Document segment ::
Content starts

To close Notebook or Lab,
1. Shutdown all running Kernels
2. Quit from Notebook/Lab in the File Menu
3. Press `Ctrl-C` twice in the terminal window

You could just do step (3), but could cause problems with the hardware of the computer, leaving stacks of information in memory and processes in the processor. It is best to properly close every time.

* In VSCode, closing the tab/window will do everything as it closes

## Interrupting
If you have a run-away code (e.g. infinite loop), you can 
1. use `Ctrl-c` to interrupt the command (command-line, IPython, or Jupyter)
2. go to the "Kernel" menu and select "Interrupt"

## Modules / Packages
Python comes with a lot of tools. But other tools have been created that we can attach to Python. These tools are assembled in __packages__ (also called __modules__). Some packages are already installed. Others, we have to install by hand:
* Open a terminal window
* Run `pip install numpy` substituting *numpy* for whatever package you are wanting to install

We can attach these packages using the `import` command. Then we access the tools (functions) by calling *package.function*:

In [24]:
import math
math.sin(math.pi/6)

0.49999999999999994

Common packages that we use:
* math
* NumPy
* pandas
* MatplotLib
* Seaborn
* SciPy
* ...many others...

We can also give nicknames to the packages to make them easier to access:

In [25]:
import numpy as np
np.array([i for i in range(10)])

array([0, 1, 2, 3, 4, 5, 6, 7, 8, 9])

We can also import specific functions from within a package. Note that when you do this, there is no need to call the package name any more - just call the package itself.

In [26]:
from math import pi
2*pi

6.283185307179586

__What is a module?__

To best answer this, we also need to define __classes__, __objects__. Python has the ability to work as an object-oriented language. To better understand this, consider a house that is to be built.

Content ends

How to complete this task ::
Can you transcribe the Python tutorial word for word, starting with "To best answer" and going on through "to be built."? The records that come next stand apart from the Python tutorial.

[Keypoint matching data]
Content starts

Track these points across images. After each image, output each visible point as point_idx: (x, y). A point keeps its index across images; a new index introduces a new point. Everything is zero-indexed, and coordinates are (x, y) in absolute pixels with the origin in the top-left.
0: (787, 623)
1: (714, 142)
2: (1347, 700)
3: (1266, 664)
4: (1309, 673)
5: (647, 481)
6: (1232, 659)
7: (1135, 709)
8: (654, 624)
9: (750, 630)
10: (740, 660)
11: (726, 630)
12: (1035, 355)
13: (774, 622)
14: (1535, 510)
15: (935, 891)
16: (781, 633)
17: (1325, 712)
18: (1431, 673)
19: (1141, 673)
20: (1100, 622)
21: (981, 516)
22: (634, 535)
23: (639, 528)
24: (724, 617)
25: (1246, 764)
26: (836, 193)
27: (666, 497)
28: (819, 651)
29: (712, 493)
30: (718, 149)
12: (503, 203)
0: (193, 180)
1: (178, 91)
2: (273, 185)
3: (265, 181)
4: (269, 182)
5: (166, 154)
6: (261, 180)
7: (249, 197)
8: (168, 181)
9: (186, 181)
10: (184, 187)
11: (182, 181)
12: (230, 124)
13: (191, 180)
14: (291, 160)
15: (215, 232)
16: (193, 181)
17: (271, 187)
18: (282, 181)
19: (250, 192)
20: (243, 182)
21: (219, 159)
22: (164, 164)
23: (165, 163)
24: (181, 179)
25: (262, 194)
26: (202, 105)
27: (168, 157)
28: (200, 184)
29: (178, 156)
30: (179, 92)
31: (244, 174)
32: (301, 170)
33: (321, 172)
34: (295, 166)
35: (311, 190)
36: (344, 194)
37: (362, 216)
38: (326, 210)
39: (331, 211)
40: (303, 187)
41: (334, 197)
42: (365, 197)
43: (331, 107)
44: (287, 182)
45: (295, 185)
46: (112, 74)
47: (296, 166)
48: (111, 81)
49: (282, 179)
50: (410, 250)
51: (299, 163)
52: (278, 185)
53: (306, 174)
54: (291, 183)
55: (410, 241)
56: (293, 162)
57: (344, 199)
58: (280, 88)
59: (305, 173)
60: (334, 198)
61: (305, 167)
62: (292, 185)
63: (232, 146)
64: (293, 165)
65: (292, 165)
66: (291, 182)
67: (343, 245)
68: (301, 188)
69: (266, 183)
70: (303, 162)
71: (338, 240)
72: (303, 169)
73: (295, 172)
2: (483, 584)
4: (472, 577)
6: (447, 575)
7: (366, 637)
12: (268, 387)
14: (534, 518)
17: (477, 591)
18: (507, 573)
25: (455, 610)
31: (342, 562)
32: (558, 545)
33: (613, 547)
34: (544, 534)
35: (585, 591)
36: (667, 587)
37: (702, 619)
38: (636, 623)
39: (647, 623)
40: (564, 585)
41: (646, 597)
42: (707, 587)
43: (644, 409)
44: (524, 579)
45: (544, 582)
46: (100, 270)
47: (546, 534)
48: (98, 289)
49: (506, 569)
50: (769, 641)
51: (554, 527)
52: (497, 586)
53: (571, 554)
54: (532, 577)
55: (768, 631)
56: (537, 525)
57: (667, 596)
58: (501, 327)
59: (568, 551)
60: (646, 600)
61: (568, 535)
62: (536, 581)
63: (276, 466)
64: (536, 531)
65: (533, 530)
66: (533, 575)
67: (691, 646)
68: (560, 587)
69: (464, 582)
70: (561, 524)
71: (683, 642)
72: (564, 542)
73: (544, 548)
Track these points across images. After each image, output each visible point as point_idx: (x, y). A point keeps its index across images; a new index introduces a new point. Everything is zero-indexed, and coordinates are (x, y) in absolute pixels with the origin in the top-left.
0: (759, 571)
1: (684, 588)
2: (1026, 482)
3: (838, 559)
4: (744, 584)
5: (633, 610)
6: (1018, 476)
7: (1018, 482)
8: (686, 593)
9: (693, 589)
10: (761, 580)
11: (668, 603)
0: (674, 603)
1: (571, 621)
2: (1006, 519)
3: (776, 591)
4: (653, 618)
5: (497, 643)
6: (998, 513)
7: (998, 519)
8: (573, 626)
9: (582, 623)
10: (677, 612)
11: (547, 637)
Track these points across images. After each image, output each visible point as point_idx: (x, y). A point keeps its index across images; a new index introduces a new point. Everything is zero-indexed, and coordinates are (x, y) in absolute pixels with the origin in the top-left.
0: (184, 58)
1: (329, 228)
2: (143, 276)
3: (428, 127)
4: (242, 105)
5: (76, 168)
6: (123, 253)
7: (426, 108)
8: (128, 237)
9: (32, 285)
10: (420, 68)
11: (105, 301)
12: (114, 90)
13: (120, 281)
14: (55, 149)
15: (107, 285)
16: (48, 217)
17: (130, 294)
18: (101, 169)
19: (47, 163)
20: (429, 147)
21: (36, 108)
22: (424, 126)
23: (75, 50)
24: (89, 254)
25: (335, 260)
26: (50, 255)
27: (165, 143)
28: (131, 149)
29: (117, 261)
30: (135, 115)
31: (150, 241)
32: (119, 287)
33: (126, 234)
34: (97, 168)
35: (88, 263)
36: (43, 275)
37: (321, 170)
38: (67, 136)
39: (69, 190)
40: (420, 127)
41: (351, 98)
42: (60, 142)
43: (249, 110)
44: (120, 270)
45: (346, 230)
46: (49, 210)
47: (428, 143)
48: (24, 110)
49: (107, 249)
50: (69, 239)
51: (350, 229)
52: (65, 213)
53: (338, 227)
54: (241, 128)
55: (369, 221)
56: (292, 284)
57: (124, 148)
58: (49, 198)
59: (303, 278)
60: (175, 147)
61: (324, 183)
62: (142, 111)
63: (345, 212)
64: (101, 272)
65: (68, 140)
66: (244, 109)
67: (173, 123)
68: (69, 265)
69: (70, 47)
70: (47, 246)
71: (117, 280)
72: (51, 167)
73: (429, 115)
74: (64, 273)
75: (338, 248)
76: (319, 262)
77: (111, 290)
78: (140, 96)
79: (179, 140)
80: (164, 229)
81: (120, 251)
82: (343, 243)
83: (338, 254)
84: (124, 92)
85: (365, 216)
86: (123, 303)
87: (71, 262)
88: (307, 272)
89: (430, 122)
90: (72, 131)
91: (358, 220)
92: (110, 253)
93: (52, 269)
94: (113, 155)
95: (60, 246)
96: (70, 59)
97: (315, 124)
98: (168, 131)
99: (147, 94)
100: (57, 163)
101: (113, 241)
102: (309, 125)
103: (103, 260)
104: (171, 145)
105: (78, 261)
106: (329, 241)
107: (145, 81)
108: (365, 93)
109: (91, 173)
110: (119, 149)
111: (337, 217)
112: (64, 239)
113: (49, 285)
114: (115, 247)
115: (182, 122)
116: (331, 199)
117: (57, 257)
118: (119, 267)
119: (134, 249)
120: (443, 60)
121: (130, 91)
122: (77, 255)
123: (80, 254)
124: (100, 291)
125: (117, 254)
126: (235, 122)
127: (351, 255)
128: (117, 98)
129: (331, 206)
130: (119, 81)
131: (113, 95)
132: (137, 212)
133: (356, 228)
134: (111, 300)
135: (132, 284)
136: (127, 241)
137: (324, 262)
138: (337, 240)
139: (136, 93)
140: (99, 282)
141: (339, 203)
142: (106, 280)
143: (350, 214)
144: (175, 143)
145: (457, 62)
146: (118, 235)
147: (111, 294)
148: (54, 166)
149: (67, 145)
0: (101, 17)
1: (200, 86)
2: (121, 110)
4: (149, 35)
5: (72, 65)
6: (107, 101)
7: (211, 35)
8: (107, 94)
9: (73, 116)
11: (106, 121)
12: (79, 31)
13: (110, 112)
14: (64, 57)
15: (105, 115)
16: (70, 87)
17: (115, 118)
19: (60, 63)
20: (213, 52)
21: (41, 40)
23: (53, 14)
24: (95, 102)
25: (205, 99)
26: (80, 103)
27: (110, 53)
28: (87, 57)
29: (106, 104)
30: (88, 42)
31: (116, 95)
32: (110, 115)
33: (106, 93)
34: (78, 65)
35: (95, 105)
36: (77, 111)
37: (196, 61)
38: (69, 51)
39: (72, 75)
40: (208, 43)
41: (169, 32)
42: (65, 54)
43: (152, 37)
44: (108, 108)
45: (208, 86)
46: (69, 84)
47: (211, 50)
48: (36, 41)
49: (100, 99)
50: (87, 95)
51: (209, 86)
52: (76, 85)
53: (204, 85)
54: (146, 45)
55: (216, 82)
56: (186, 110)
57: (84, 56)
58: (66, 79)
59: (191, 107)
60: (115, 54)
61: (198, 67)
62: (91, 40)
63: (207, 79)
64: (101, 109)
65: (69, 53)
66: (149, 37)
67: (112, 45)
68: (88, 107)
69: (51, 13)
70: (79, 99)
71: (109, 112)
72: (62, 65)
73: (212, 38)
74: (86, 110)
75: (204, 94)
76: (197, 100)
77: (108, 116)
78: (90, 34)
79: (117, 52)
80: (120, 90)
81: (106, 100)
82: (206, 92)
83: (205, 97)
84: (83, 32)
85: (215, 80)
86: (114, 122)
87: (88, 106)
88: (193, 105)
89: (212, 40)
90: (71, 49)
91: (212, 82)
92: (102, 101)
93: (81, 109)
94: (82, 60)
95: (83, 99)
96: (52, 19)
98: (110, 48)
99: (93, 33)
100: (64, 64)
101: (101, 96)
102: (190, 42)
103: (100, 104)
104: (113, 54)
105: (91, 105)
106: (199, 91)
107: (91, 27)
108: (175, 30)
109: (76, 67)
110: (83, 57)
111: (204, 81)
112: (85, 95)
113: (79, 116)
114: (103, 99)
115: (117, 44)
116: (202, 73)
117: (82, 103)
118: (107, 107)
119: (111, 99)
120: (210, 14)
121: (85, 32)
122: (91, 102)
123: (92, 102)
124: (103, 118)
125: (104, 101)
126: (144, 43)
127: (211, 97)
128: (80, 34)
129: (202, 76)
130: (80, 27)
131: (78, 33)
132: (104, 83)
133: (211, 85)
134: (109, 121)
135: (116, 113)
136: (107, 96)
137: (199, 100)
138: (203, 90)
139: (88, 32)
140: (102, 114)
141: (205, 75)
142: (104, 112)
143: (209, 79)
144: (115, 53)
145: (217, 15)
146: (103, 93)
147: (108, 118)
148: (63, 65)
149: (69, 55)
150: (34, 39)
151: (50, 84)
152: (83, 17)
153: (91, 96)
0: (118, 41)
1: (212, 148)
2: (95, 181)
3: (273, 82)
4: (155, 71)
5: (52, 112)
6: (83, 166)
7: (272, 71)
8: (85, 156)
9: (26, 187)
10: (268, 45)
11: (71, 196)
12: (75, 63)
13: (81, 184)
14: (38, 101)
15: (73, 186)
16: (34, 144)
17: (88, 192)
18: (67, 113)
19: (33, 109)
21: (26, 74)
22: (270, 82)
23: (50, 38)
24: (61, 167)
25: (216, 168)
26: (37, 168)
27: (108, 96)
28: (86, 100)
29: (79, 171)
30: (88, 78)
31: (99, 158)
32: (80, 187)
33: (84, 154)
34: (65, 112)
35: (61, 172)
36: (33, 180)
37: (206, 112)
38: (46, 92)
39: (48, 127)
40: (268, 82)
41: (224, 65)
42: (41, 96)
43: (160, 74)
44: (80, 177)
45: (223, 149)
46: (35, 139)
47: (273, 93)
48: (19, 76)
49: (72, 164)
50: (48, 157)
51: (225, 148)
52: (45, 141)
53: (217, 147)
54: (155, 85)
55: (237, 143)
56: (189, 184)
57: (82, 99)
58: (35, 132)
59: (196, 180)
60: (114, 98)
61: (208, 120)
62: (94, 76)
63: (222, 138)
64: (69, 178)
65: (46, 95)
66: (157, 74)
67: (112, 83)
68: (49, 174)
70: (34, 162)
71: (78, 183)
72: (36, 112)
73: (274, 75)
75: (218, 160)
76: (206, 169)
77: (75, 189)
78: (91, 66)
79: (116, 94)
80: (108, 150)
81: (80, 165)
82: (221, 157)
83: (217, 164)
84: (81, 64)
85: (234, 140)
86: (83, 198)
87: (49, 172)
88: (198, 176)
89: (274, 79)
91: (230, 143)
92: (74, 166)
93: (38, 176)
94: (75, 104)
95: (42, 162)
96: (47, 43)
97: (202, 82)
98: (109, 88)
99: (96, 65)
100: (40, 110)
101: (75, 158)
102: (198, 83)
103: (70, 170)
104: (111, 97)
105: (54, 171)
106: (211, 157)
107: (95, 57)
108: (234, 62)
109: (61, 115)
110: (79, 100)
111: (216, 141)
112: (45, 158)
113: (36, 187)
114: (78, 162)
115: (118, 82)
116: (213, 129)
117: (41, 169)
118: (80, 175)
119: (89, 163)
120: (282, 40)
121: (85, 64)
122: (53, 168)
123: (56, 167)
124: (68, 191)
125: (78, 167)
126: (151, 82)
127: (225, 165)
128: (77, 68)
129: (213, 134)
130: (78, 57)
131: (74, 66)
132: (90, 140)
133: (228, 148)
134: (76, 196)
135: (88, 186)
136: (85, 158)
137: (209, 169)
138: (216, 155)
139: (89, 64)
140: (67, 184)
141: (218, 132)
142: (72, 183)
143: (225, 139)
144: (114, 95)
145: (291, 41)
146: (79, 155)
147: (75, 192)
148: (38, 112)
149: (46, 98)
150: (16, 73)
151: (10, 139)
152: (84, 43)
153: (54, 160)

Content ends

Solution ::
To best answer this, we also need to define __classes__, __objects__. Python has the ability to work as an object-oriented language. To better understand this, consider a house that is to be built.